Peut-on créer un dashboard d’enrichissement dans Google Sheets sans coder ?

Oui, entièrement. Les formules COUNTIF, COUNTA et SI suffisent pour calculer tous vos KPIs d’enrichissement. La mise en forme conditionnelle et les graphiques natifs de Sheets permettent de visualiser les données sans une seule ligne de code.

Quelle est la différence entre taux de complétion et qualité des données ?

Le taux de complétion mesure le pourcentage de champs renseignés (un email est présent dans la cellule).
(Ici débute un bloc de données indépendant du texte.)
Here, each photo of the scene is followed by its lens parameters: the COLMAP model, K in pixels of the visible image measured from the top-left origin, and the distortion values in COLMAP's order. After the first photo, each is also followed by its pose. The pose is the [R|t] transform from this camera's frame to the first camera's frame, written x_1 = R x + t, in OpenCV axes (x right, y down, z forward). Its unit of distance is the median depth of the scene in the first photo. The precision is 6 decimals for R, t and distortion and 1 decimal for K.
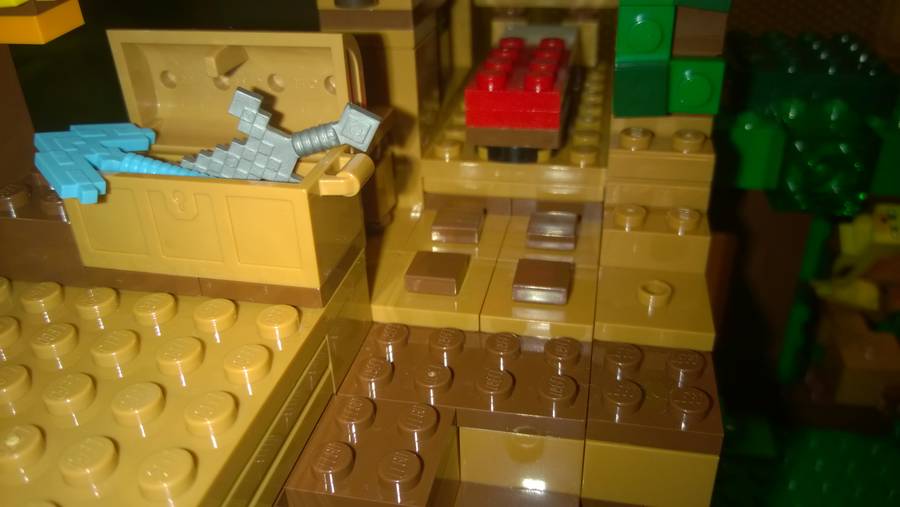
lens RADIAL K [[719.2, 0, 453.9], [0, 719.2, 251.1], [0, 0, 1]] dist [-0.009078, -0.060594]
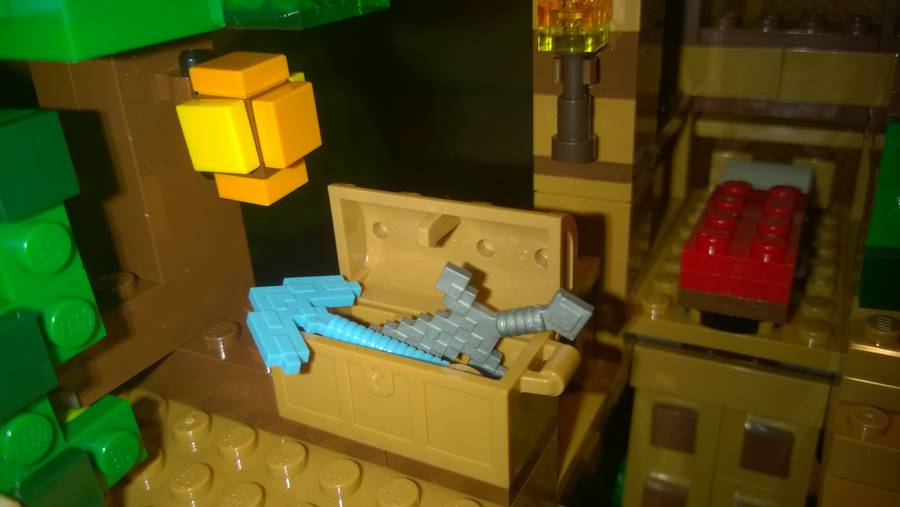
lens RADIAL K [[719.2, 0, 453.9], [0, 719.2, 251.1], [0, 0, 1]] dist [-0.009078, -0.060594]
pose [[0.964484, 0.097228, -0.245595, -0.054305], [-0.114484, 0.991791, -0.056956, -0.183294], [0.238041, 0.083050, 0.967698, 0.058300]]
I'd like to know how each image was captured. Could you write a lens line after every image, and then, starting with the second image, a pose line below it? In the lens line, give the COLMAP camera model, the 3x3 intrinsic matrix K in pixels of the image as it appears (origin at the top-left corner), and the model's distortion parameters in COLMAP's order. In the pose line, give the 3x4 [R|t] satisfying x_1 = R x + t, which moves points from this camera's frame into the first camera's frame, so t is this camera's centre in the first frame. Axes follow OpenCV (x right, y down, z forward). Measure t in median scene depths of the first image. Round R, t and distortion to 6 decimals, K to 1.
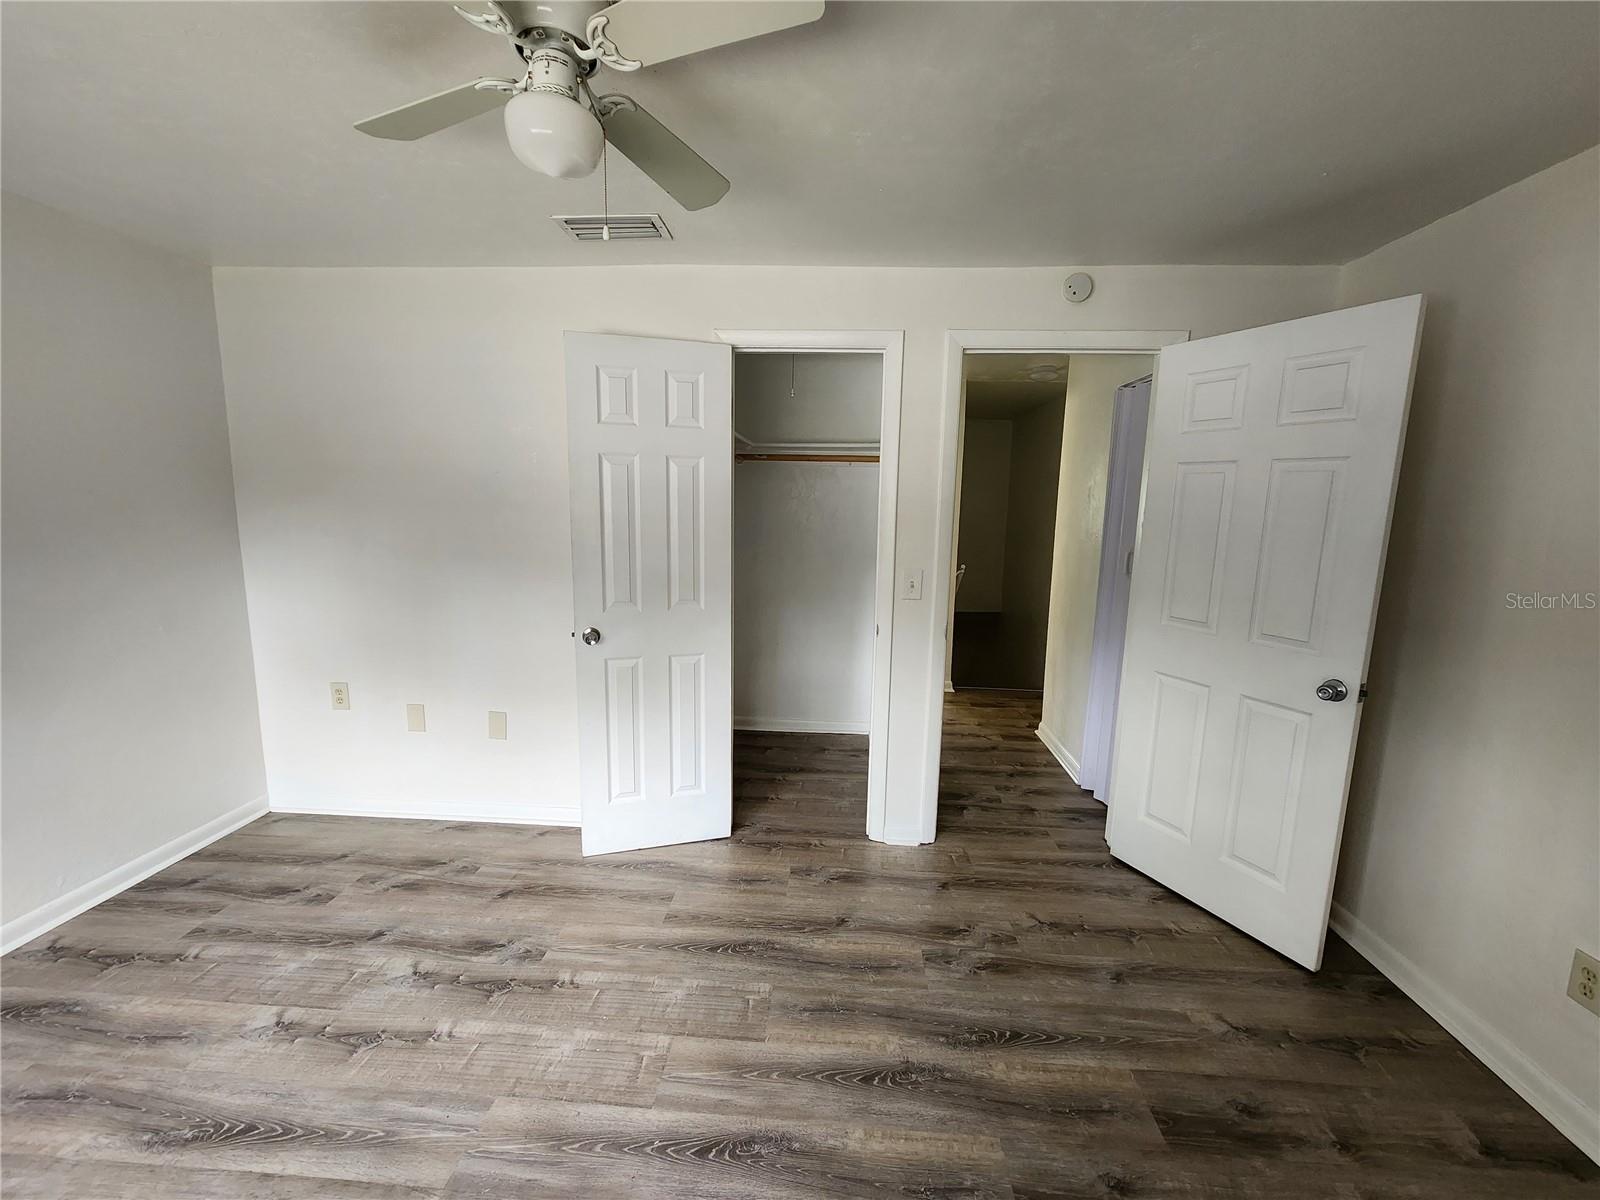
lens RADIAL K [[658.1, 0, 801.0], [0, 658.1, 599.8], [0, 0, 1]] dist [0.001448, -0.000651]
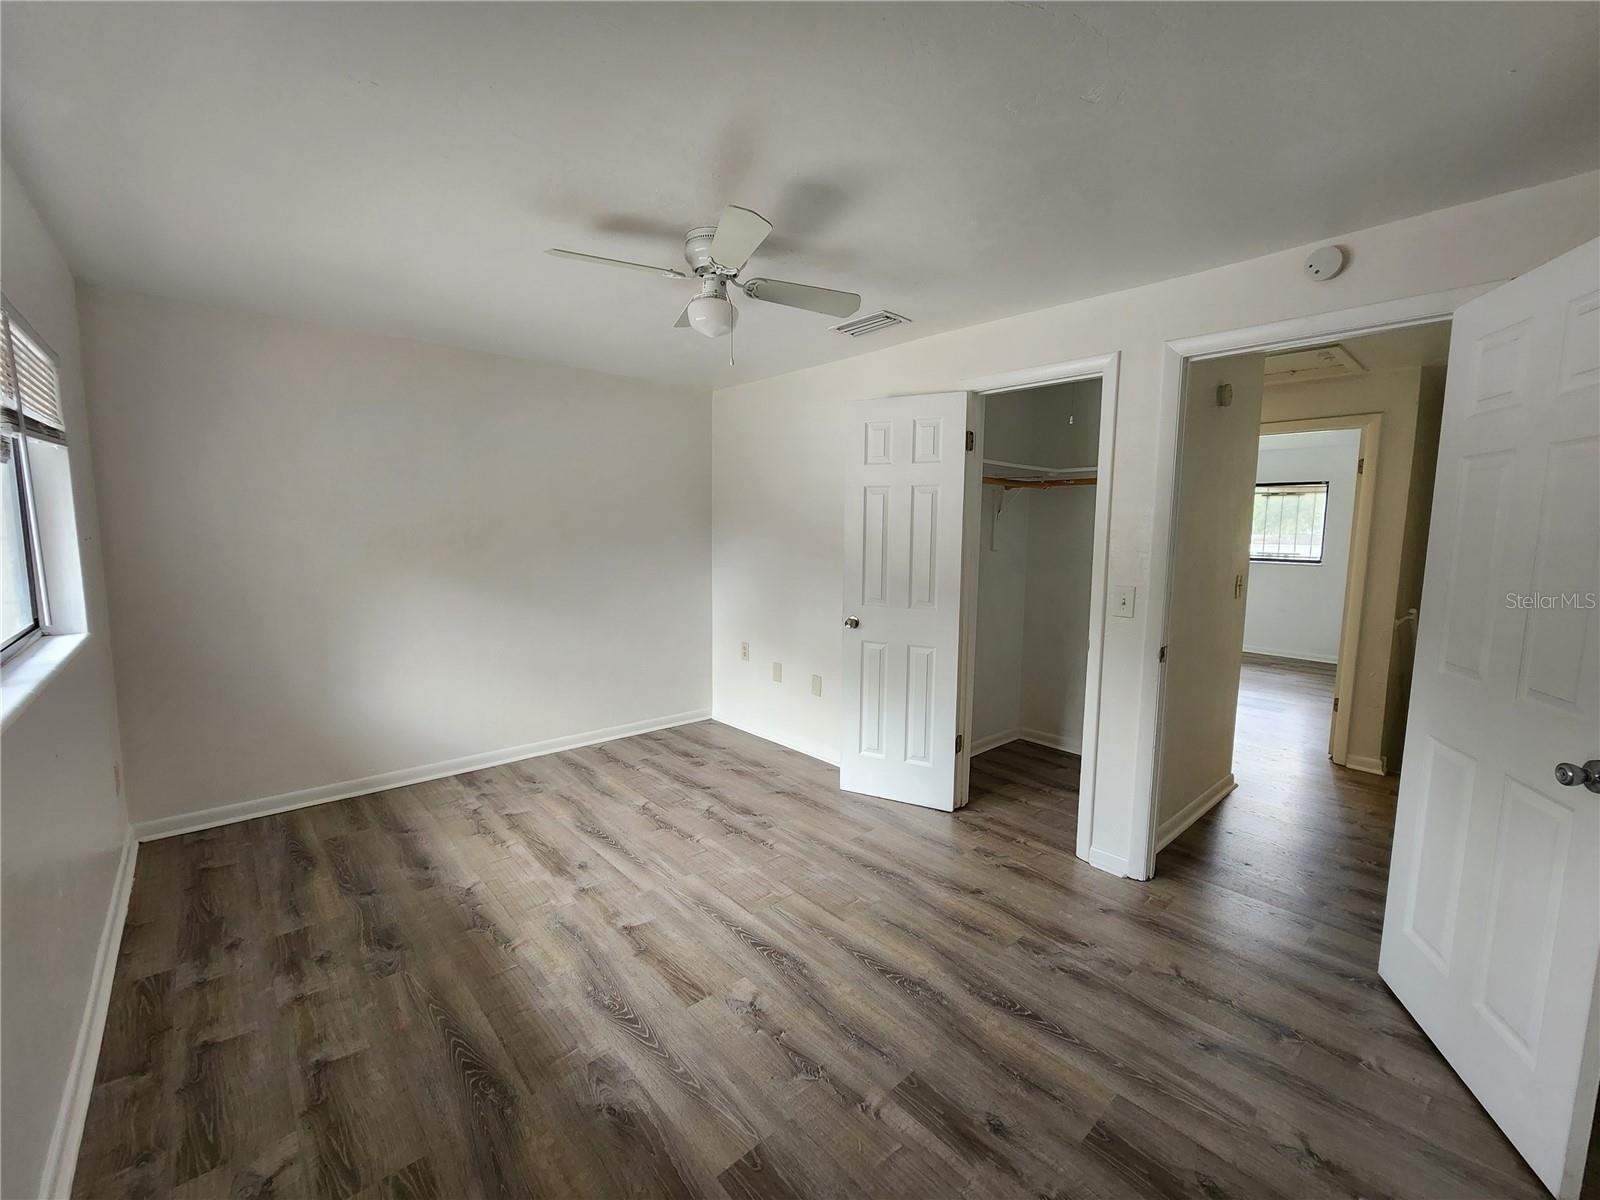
lens RADIAL K [[658.1, 0, 801.0], [0, 658.1, 599.8], [0, 0, 1]] dist [0.001448, -0.000651]
pose [[0.719064, 0.063281, -0.692057, 0.643326], [-0.102629, 0.994596, -0.015689, 0.050226], [0.687324, 0.082307, 0.721673, -0.054060]]
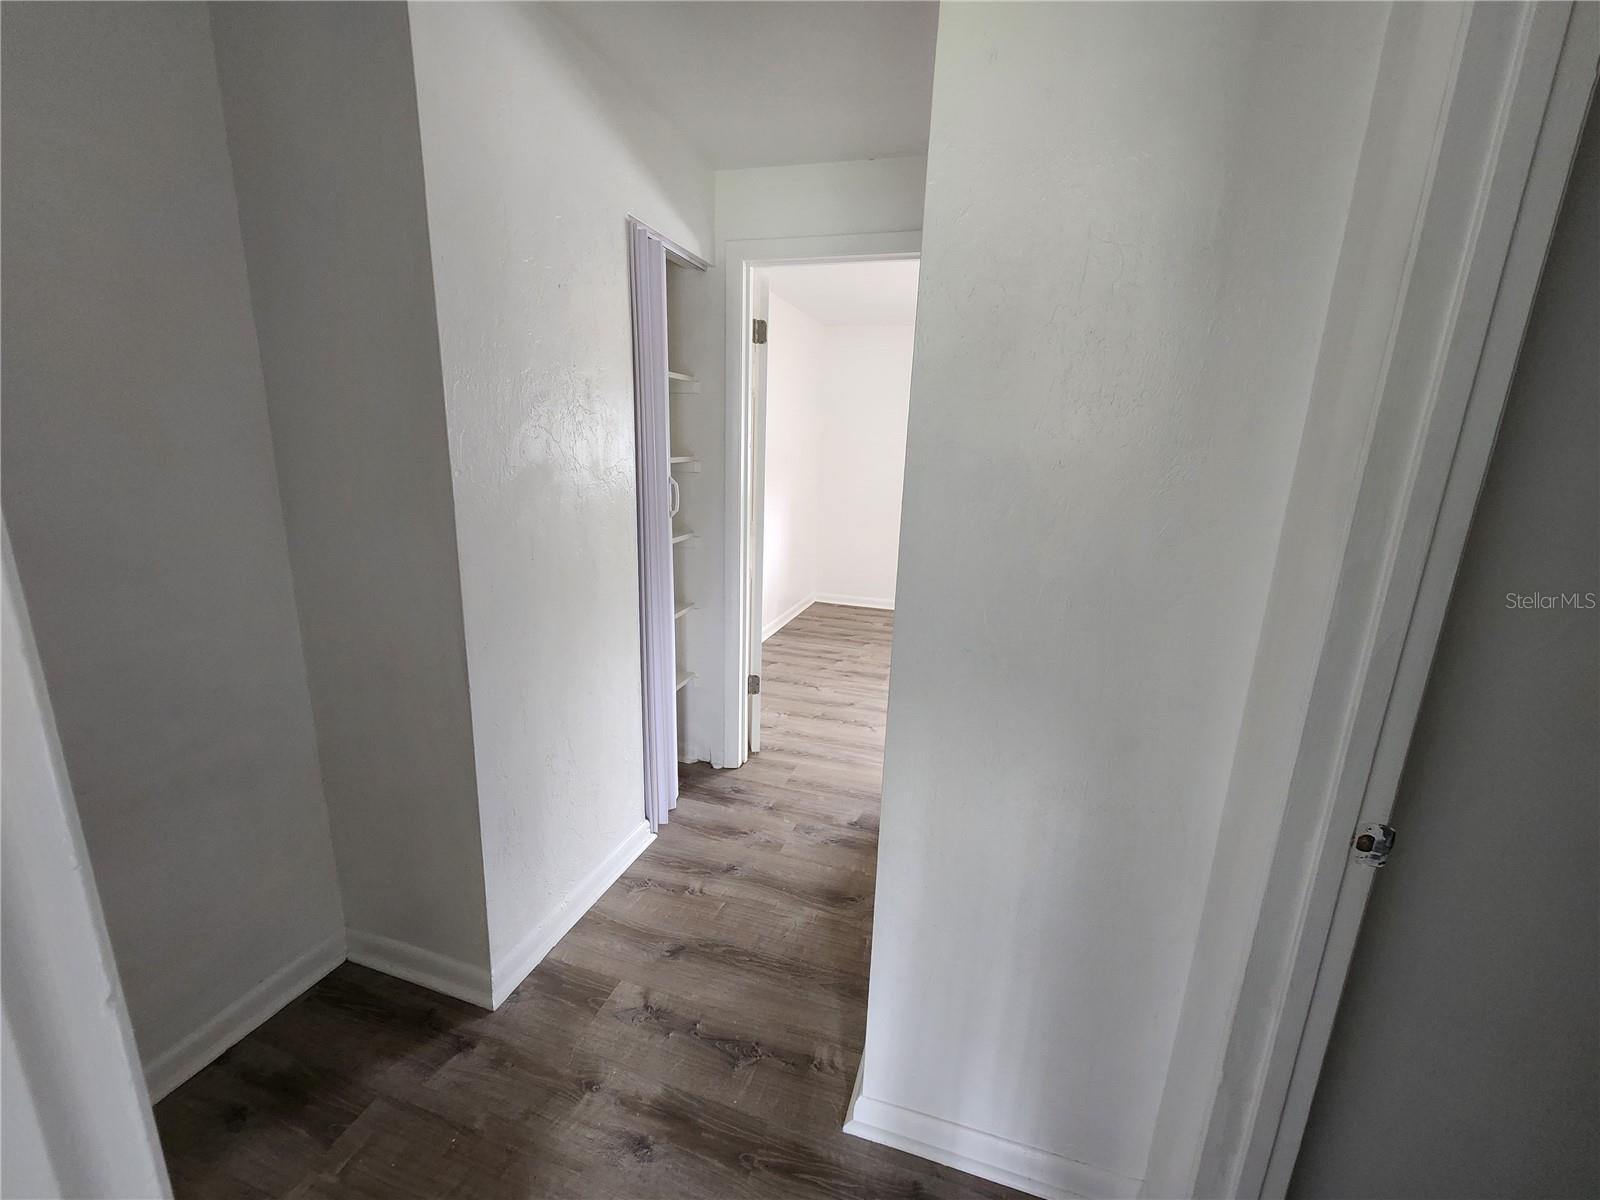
lens RADIAL K [[658.1, 0, 801.0], [0, 658.1, 599.8], [0, 0, 1]] dist [0.001448, -0.000651]
pose [[-0.969518, -0.107665, 0.220098, 0.247449], [-0.016941, 0.925591, 0.378145, -0.348999], [-0.244433, 0.362890, -0.899201, 2.476039]]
La qualité des données va plus loin : elle vérifie que la donnée est valide et exploitable (l’email est actif et délivrable). Pour la prospection B2B, les deux indicateurs sont nécessaires dans votre dashboard.

Combien de contacts peut-on gérer dans un Google Sheet avec ce système ?

Google Sheets gère confortablement jusqu’à 5 000-10 000 lignes avec des formules dynamiques. Au-delà, les performances commencent à se dégrader. Segmentez votre base par campagne ou par trimestre dans des onglets séparés pour maintenir la fluidité.

Comment mettre à jour automatiquement le statut d’enrichissement après l’utilisation de Derrick ?

Utilisez la formule =SI(ET(email<>"",téléphone<>""),"Enrichi",SI(OU(email<>"",téléphone<>""),"Partiel","À enrichir")). Quand Derrick complète les colonnes email et téléphone, le statut se recalcule instantanément dans votre dashboard.

Le dashboard fonctionne-t-il avec des données importées depuis un CRM ?

Oui. Exportez vos contacts CRM en CSV, importez-les dans votre onglet “Leads”, et le dashboard calcule immédiatement les taux de complétion. Pour une synchronisation en temps réel entre Derrick, Google Sheets et votre CRM, connectez les outils via Zapier ou Make.